The Third Body
Das Haus der Kulturen der Welt und die Performing Arts
Herausgegeben von Hans-Georg Knopp
Broschur mit 192 Seiten, Format: 230 x 270 mm
ISBN 978-3-934344-37-2
Dieses Buch ist leider vergriffen
Die Tanz- und Theaterszenen in Afrika, Asien und Lateinamerika haben sich in den letzten 20 Jahren explosionsartig entwickelt. Die Gegenüberstellung von westlicher Moderne oder zeitgenössischer Kunst einerseits und den Theaterszenen der "Dritten Welt" andererseits ist obsolet geworden. Die Definitionen von Theater und Performance haben sich damit nachhaltig gewandelt. Migration, Globalisierung und Postkolonialismus sind neue Wirklichkeiten und Modelle, diesen Wandel zu beschreiben. Dabei werden die Bühnen selbst zu zentralen Plattformen gesellschaftlicher, politischer und künstlerischer Transformationsprozesse. Das Haus der Kulturen der Welt in Berlin hat in den letzten 15 Jahren diese Prozesse maßgeblich in Deutschland vorgestellt.

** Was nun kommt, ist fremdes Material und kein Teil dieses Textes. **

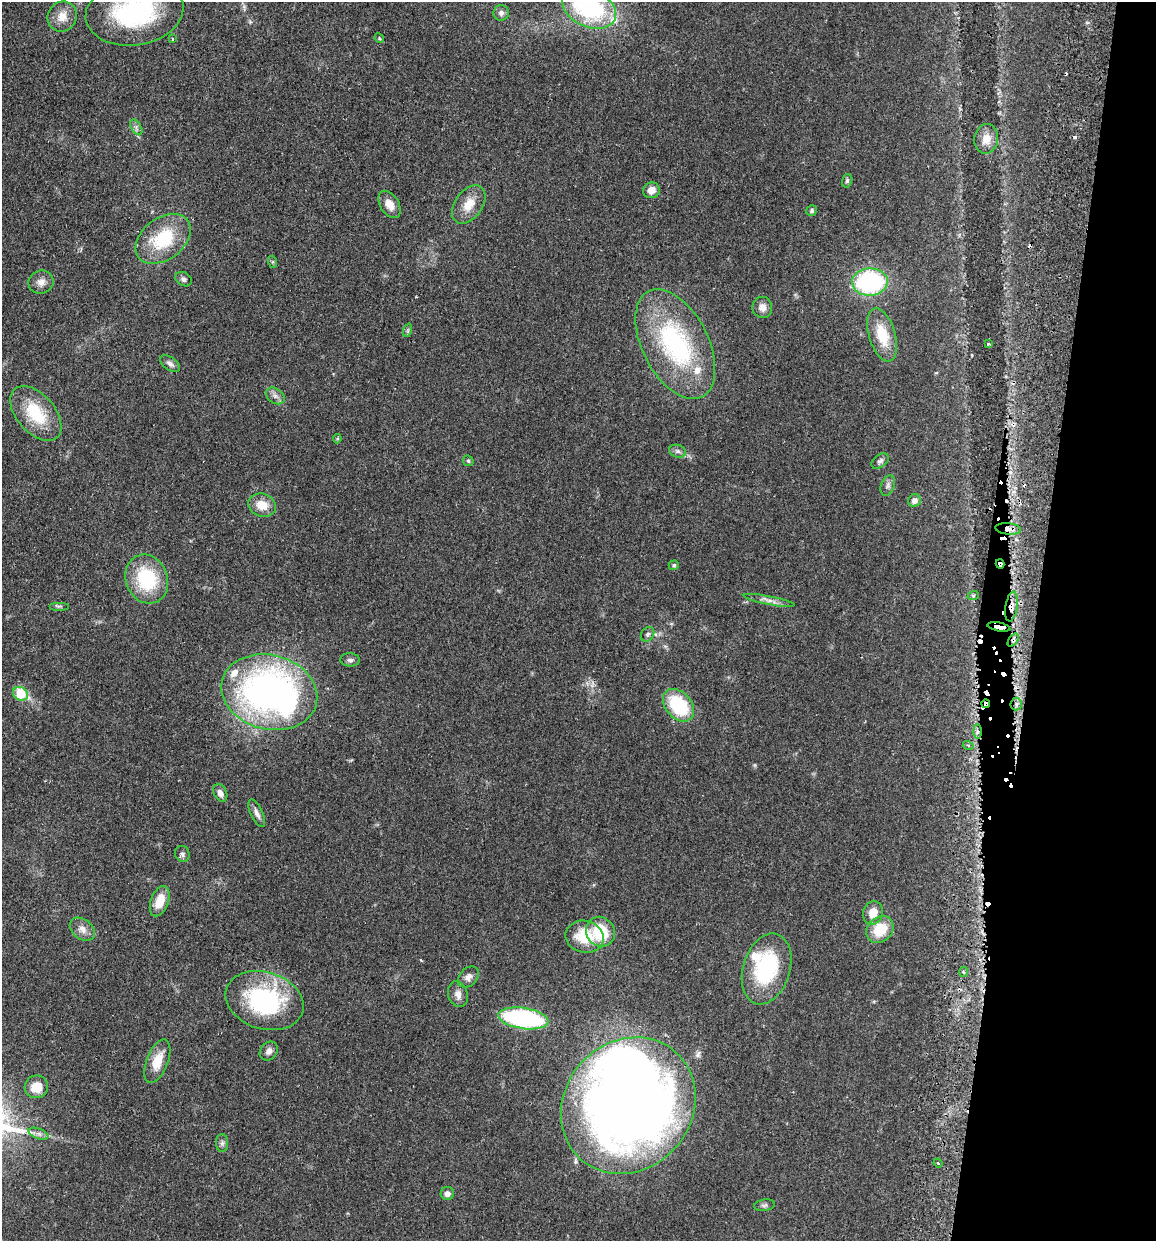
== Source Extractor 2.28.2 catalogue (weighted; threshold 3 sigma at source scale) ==
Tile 8 of 4 x 4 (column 4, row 2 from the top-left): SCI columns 3635-4788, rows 2491-3729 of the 5081 x 4981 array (HDU 1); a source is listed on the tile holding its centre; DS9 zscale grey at full resolution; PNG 1158 x 1243 px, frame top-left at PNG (2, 2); each listed source drawn as its Kron ellipse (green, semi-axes under 4 px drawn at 4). Shown black and unused: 11% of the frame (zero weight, under 2 of 3 exposures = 3% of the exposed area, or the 3 px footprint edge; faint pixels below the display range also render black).
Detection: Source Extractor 2.28.2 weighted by HDU 2 'WHT'; one run over the whole footprint, this tile lists its part. Background 0.0478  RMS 0.0068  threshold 0.0307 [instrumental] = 3 sigma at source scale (4.5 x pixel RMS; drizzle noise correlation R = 1.50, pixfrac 1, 0.05/0.05 arcsec/px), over >= 5 px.
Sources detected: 95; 2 inside a brighter object's white glare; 13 cosmic-ray / hot-pixel residue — neither listed nor drawn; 4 inside a brighter listed object's ellipse — not listed separately; the other 76 listed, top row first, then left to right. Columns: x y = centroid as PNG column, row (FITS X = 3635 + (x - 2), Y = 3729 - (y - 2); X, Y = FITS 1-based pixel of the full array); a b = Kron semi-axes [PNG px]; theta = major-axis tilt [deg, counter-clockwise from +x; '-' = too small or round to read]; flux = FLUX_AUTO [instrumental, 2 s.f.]
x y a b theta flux
589 8 28 19 -26 90
135 12 49 33 9 92
501 13 8 7 - 2.7
62 16 15 14 - 8.8
379 38 5 4 - 0.75
172 39 4 4 - 0.96
136 127 8 5 -59 2
986 139 15 12 80 7.8
847 181 7 5 75 1.2
651 190 8 8 - 5.6
390 204 15 9 -59 6.7
469 205 21 13 55 11
812 211 6 5 - 1.3
163 239 31 21 37 38
273 262 6 4 -72 0.85
184 279 9 6 -30 1.9
41 282 12 11 - 5.1
870 282 18 13 3 93
762 307 10 10 - 4.3
408 330 7 4 72 1.1
882 335 27 13 -73 21
675 344 59 33 -63 100
988 344 3 3 - 1.1
170 364 11 6 -36 2.8
275 396 10 7 -34 3
36 413 32 19 -49 31
337 439 5 4 - 0.79
677 451 8 6 -16 1.9
468 461 6 5 - 0.9
880 461 10 6 36 2
888 485 11 6 69 2.3
914 501 6 6 - 3.5
262 505 14 11 -18 10
1008 529 13 5 -6 5.8
1000 564 4 3 - 8
674 565 5 4 - 1.1
147 579 25 21 -68 43
973 596 6 3 19 0.66
769 600 26 4 -11 4
59 606 10 4 0 1.3
1011 607 15 6 81 4.9
999 627 11 2 -11 28
648 634 8 6 53 1.7
1013 640 7 4 54 1.3
350 660 10 6 -5 2.1
269 692 49 37 -15 280
20 694 8 6 -30 21
986 704 4 4 - 6
1016 704 6 6 - 2.1
678 705 18 13 -49 42
977 731 7 4 -90 1.8
968 745 5 3 - 0.78
220 793 9 6 -65 3.6
257 813 15 6 -64 3.3
182 854 8 7 - 2
160 901 16 9 70 13
873 913 12 9 72 9.2
82 929 14 9 -38 4.9
880 929 15 12 45 19
601 932 15 14 - 26
585 937 19 16 -14 24
767 969 36 23 73 58
963 972 5 3 - 0.88
468 977 12 8 45 3.8
458 994 13 9 -71 4.2
264 1001 40 28 -17 84
523 1018 25 10 -8 100
269 1051 10 8 49 3.2
157 1061 23 10 69 13
36 1087 12 11 - 11
628 1106 71 63 49 800
38 1134 10 5 -21 2.6
222 1143 9 6 89 2
938 1163 4 3 - 0.69
447 1194 7 6 - 3.2
764 1205 10 5 9 1.7
Overlapping masked pixels (flux is a lower limit): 9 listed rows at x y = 1008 529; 1000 564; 1011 607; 999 627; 1013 640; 986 704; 1016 704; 977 731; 628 1106
Isophote crosses this tile's border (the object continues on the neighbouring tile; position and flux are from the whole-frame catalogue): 2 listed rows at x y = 589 8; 135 12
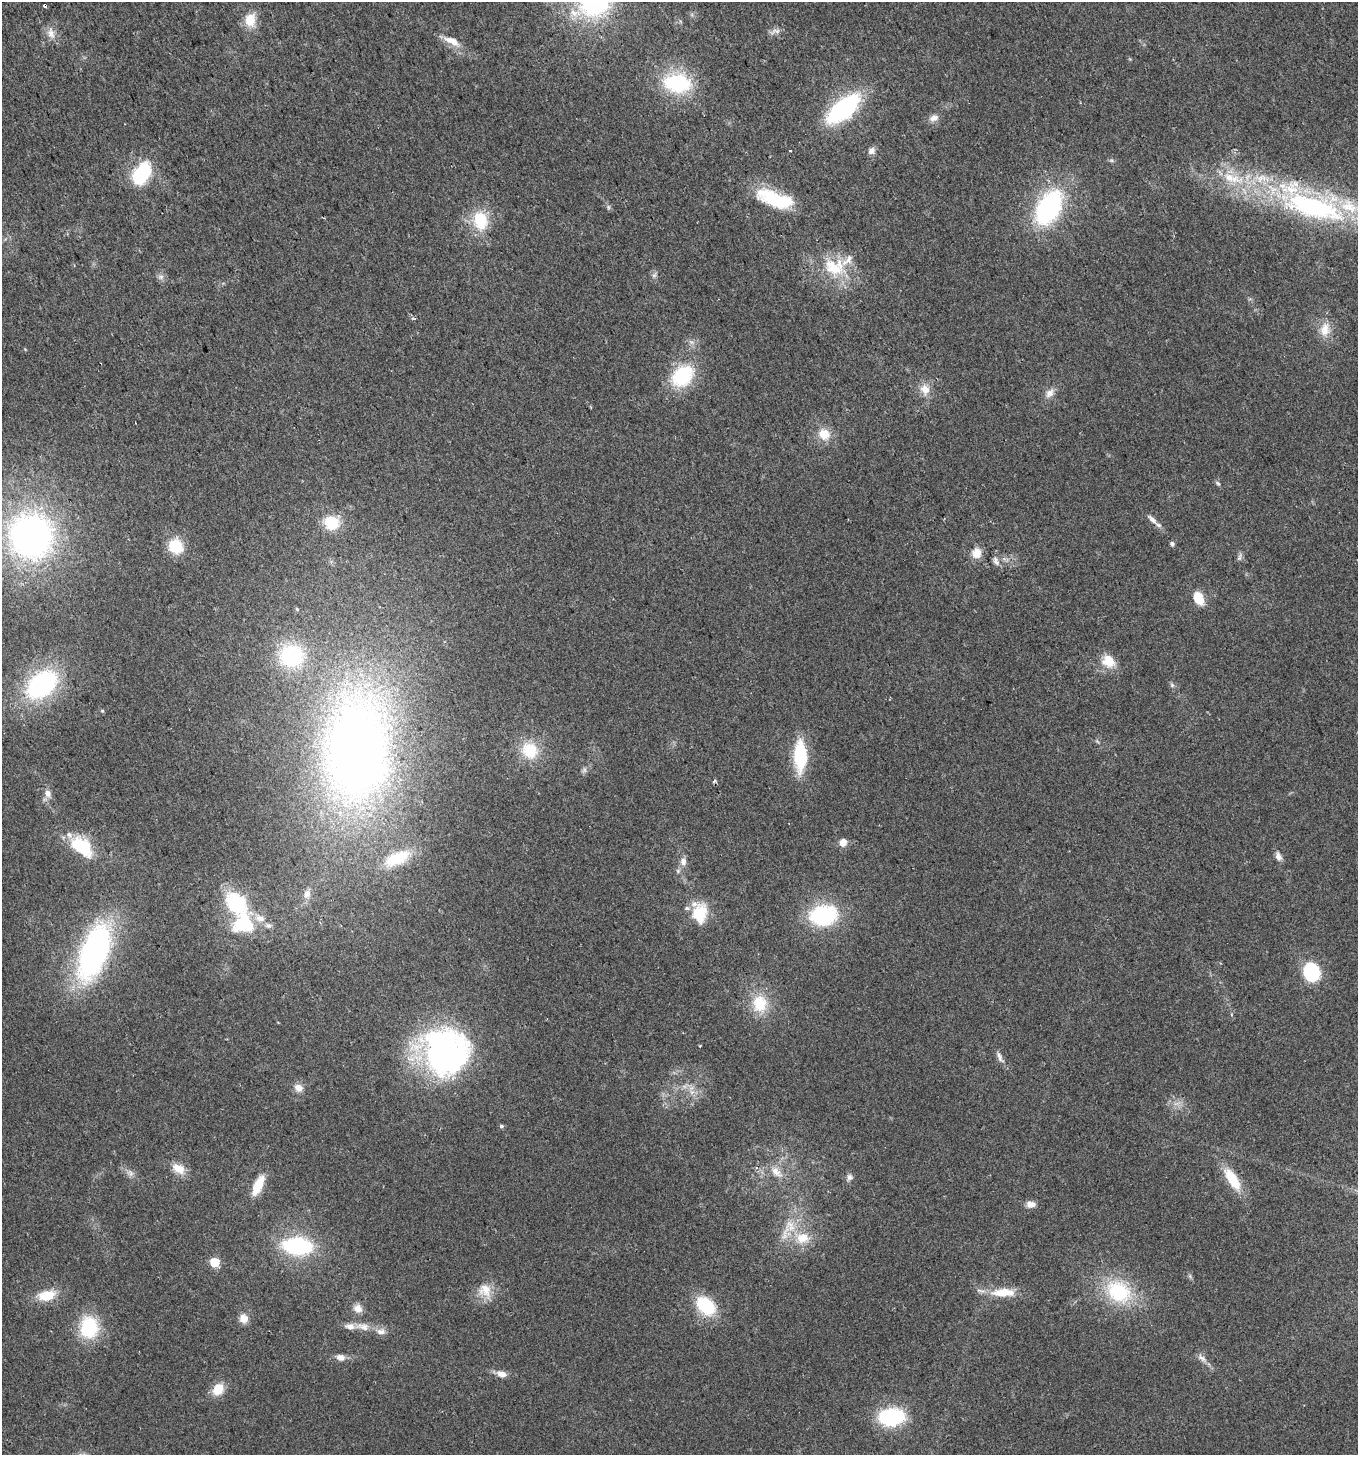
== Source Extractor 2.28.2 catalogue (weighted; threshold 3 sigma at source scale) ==
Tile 11 of 4 x 4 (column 3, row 3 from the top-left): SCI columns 2899-4254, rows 1482-2934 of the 5736 x 5871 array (HDU 1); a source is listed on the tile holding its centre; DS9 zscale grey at full resolution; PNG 1360 x 1457 px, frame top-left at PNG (2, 2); no overlay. Shown black and unused: <1% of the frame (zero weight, under 2 of 3 exposures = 2% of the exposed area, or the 3 px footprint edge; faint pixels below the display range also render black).
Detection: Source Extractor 2.28.2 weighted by HDU 2 'WHT'; one run over the whole footprint, this tile lists its part. Background 0.0479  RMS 0.0082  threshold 0.0368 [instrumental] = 3 sigma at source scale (4.5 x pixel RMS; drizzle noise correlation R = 1.50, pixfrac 1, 0.0396/0.0396 arcsec/px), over >= 5 px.
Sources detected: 103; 1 inside a brighter object's white glare — not listed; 10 inside a brighter listed object's ellipse — not listed separately; the other 92 listed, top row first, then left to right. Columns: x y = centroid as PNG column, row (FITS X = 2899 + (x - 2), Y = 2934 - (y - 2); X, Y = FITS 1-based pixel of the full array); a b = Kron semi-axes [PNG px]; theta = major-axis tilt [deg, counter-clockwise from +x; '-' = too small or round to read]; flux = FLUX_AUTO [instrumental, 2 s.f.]
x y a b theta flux
45 5 3 3 - 6
574 13 12 9 -40 7.7
250 20 17 14 83 14
776 31 13 6 -7 3.5
51 33 16 9 -74 6.6
452 41 20 8 -25 10
677 83 32 21 -7 63
843 109 27 12 40 140
934 118 13 8 20 4.5
790 150 3 2 - 0.88
872 151 10 9 - 3.7
1111 160 7 4 -18 1.3
141 173 29 17 59 43
1229 177 17 13 -43 16
776 200 40 17 -18 46
1313 207 85 31 -13 190
1049 208 33 20 61 120
480 220 27 19 -82 29
833 267 35 21 -40 35
654 275 7 6 - 2
161 277 7 6 - 2.5
414 319 7 3 -2 1
1325 329 20 13 82 12
682 376 25 19 43 50
925 389 15 12 -52 8.8
1050 393 14 9 47 5.5
824 434 16 15 - 12
1218 484 8 5 -61 1.5
1152 519 16 7 -46 4.8
332 522 14 12 -20 28
31 536 43 42 - 300
1172 544 5 5 - 2.1
176 546 12 11 - 30
976 553 12 11 - 9.5
1239 557 11 5 67 2
996 561 13 5 -71 3.1
1198 598 14 10 -66 15
291 656 24 22 4 64
1108 661 16 14 -43 15
42 684 32 21 39 120
1172 685 7 5 -45 1.6
102 711 5 4 - 0.89
530 750 19 17 -45 27
356 753 106 64 88 720
800 756 27 12 -90 52
584 770 7 4 -90 1.8
714 781 6 3 45 1.2
48 793 10 8 -63 4.7
843 842 10 9 - 5.3
81 846 29 17 -39 37
1278 857 11 7 -68 4
397 858 34 15 24 32
683 861 10 8 89 4.6
307 894 12 9 70 6
236 903 22 16 -48 61
700 913 22 17 80 28
823 915 20 15 9 93
243 924 28 26 23 43
94 952 51 23 69 220
1311 972 20 18 -75 38
760 1004 23 20 -85 25
700 1046 3 3 - 0.84
445 1051 49 47 -45 230
1000 1057 19 6 -61 3.9
298 1088 11 10 - 5.9
692 1092 7 6 - 3.1
501 1126 5 5 - 1.5
179 1169 17 10 -31 11
776 1172 20 10 -42 9.2
131 1173 11 6 -59 3.2
849 1177 9 8 - 2.9
1232 1179 29 12 -57 24
258 1185 24 9 65 17
1031 1204 11 8 -6 5.2
790 1224 12 9 -30 7.5
802 1238 19 15 9 17
297 1246 21 12 -4 100
215 1262 6 5 - 30
485 1290 19 18 - 14
1003 1292 29 10 1 20
1118 1292 31 24 -35 56
47 1295 21 12 10 18
706 1306 18 13 -43 47
358 1308 12 9 -27 5.8
243 1318 12 11 - 6.5
89 1327 21 17 -90 49
363 1327 21 9 -10 9.4
340 1357 8 7 - 5.6
1202 1358 14 7 -34 4
501 1374 10 7 -15 6.7
218 1389 15 12 54 13
891 1417 19 13 5 80
Overlapping masked pixels (flux is a lower limit):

Das Haus der Kulturen der Welt hat in den 15 Jahren seines Bestehens mehr als 200 Tanz- und Theateraufführungen gezeigt, 30 Auftragswerke produziert oder koproduziert und schließlich ein neues Festival für die internationalen Tendenzen von Performance, Tanz und Theater, das Festival IN TRANSIT, etabliert, das sich speziell den aktuellen Entwicklungen in Afrika, Asien und Lateinamerika widmet.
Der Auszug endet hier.